• Text
Garbage collection's job is to consolidate live data from low-utilization segments, freeing those segments for reuse.

The Utilization Cliff

As disk utilization increases, finding low-utilization segments becomes harder. At 90% disk full, even 'garbage-heavy' segments might be 80% live. Cleaning them reclaims little space at high cost. This creates a performance cliff that makes LFS challenging for nearly-full disks.

Identifying Live vs. Dead Data

Before we can collect garbage, we must distinguish live data (still referenced, potentially needed) from dead data (superseded or deleted, never needed again).

The Liveness Problem:

A block is live if and only if:

It belongs to an existing file (not deleted)
It is the current version of that block (not superseded)
It can be reached through the current inode map → inode → block pointers chain

A block is dead if any of these conditions fail.

• Task A
Restate the chart entries below word for word, leaving out the pictures.
The garbage collection passage and the entries that follow it are unrelated.

• Task material

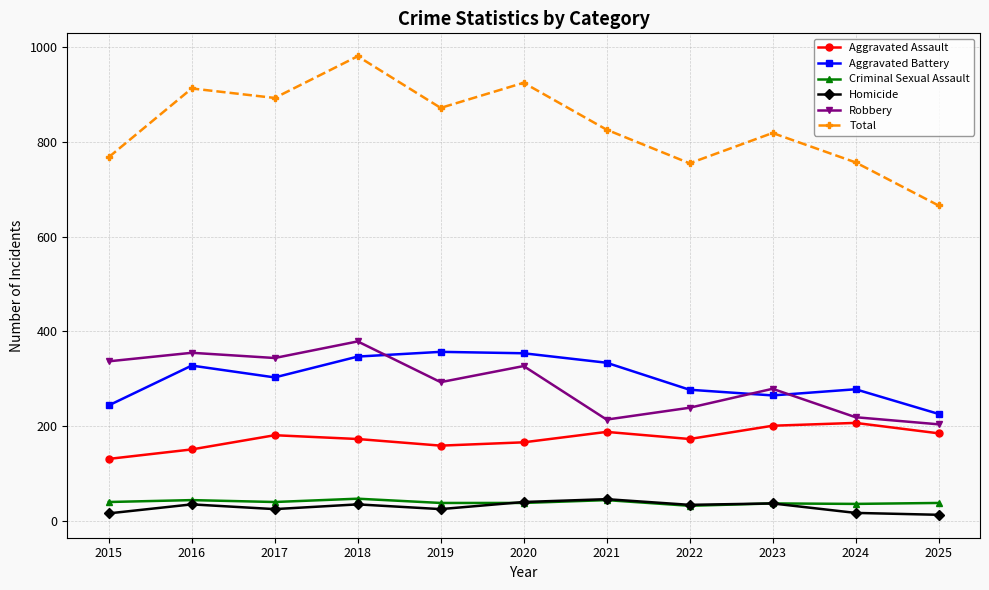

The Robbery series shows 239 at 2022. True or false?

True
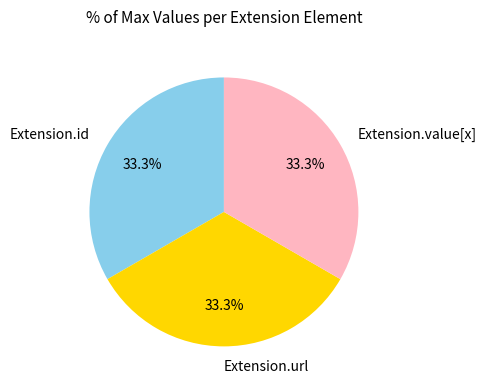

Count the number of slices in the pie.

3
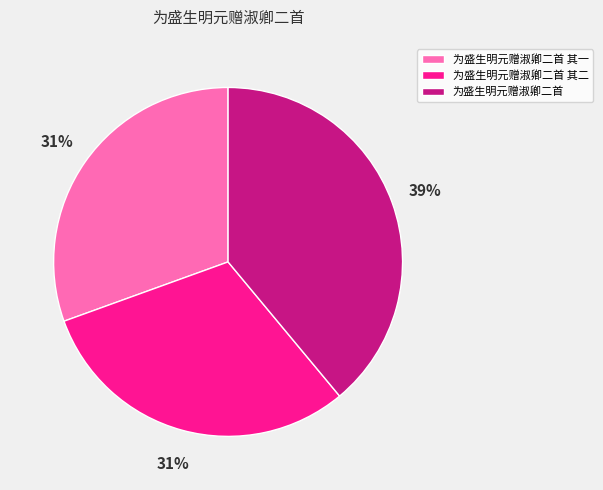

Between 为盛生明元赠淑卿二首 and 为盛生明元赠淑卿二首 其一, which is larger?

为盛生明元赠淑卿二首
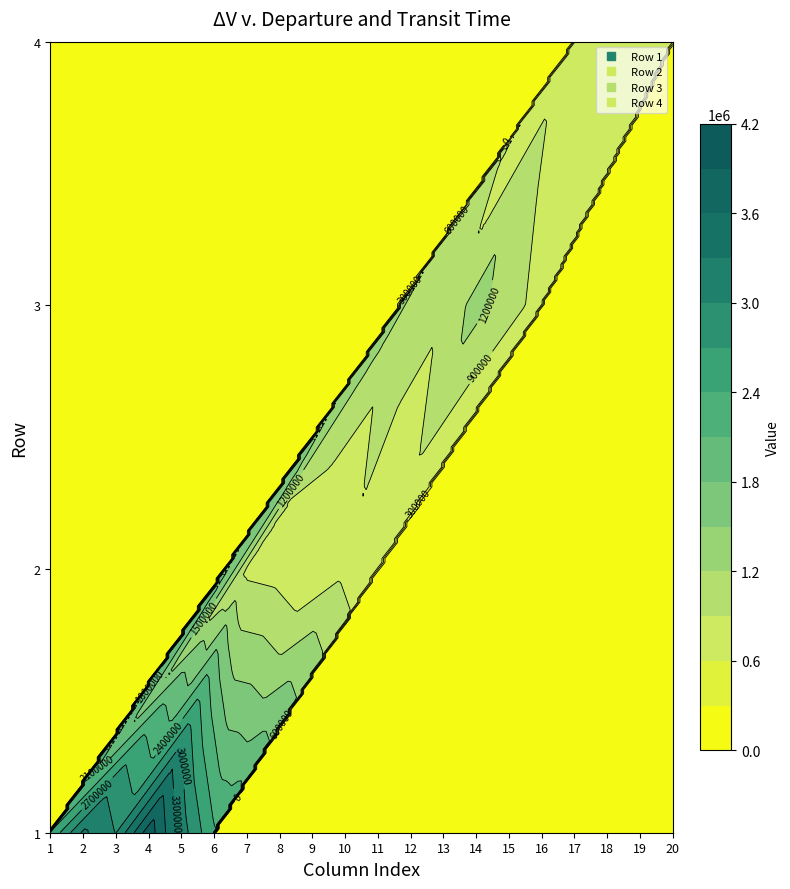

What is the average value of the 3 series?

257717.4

• Task B
Quote the garbage collection passage above in full.

• Solution A
The Robbery series shows 239 at 2022. True or false?

True

Count the number of slices in the pie.

3

Between 为盛生明元赠淑卿二首 and 为盛生明元赠淑卿二首 其一, which is larger?

为盛生明元赠淑卿二首

What is the average value of the 3 series?

257717.4

• Solution B
Garbage collection's job is to consolidate live data from low-utilization segments, freeing those segments for reuse.

The Utilization Cliff

As disk utilization increases, finding low-utilization segments becomes harder. At 90% disk full, even 'garbage-heavy' segments might be 80% live. Cleaning them reclaims little space at high cost. This creates a performance cliff that makes LFS challenging for nearly-full disks.

Identifying Live vs. Dead Data

Before we can collect garbage, we must distinguish live data (still referenced, potentially needed) from dead data (superseded or deleted, never needed again).

The Liveness Problem:

A block is live if and only if:

It belongs to an existing file (not deleted)
It is the current version of that block (not superseded)
It can be reached through the current inode map → inode → block pointers chain

A block is dead if any of these conditions fail.